─── Brano

ANCONA – «Chi c’è più nuovo di me?». Risponde con l’ironia che lo contraddistingue l’ex rettore dell’Università Politecnica delle Marche Sauro Longhi alla domanda di rinnovamento che viene dal centrosinistra. Gambe in spalla e un progetto molto chiaro in testa, Longhi sta girando le Marche per far conoscere il suo programma politico, un progetto che parla di giovani, tecnologia, cultura e turismo. Questa mattina (12 febbraio) è stato ad Ancona per presentarlo: “Le Marche ideali” è il suo manifesto, un progetto che parte dalla necessità di creare una «coalizione unita, ampia e aperta per condividere programmi per il governo della nostra regione».

Un manifesto che parla direttamente ai cittadini, ai partiti, ai movimenti, alle forze ambientaliste e progressiste, al mondo civico e del volontariato e della cooperazione, alle associazioni per la difesa dei diritti civili e per le pari opportunità, ai movimenti per la difesa e la piena attuazione della Costituzione.

──────
─── Sezione dati

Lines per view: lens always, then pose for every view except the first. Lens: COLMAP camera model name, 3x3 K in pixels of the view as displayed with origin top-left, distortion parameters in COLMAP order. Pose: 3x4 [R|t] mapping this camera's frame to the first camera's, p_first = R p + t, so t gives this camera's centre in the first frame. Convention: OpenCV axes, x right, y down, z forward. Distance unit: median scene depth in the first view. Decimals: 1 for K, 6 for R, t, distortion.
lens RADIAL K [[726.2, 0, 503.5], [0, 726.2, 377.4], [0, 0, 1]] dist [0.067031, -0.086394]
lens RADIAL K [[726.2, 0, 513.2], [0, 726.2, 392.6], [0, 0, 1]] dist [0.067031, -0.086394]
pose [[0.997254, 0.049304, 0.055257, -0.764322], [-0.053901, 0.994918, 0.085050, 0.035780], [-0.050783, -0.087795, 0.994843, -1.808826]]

──────

Serie di esercizi
**A.** Riassumi in due frasi il brano su Sauro Longhi.
**B.** Nel brano su Sauro Longhi, riscrivi tutto da "Un manifesto che" fino a "attuazione della Costituzione.", sostituendo "manifesto" con "documento".

Risposte per esercizio
**A.** Sauro Longhi, ex rettore dell'Università Politecnica delle Marche, sta girando le Marche per far conoscere il suo programma politico su giovani, tecnologia, cultura e turismo, e il 12 febbraio lo ha presentato ad Ancona. Il suo manifesto, "Le Marche ideali", parte dalla necessità di creare una coalizione unita, ampia e aperta e si rivolge ai cittadini, ai partiti, ai movimenti, al mondo civico e alle associazioni.

**B.**
Un documento che parla direttamente ai cittadini, ai partiti, ai movimenti, alle forze ambientaliste e progressiste, al mondo civico e del volontariato e della cooperazione, alle associazioni per la difesa dei diritti civili e per le pari opportunità, ai movimenti per la difesa e la piena attuazione della Costituzione.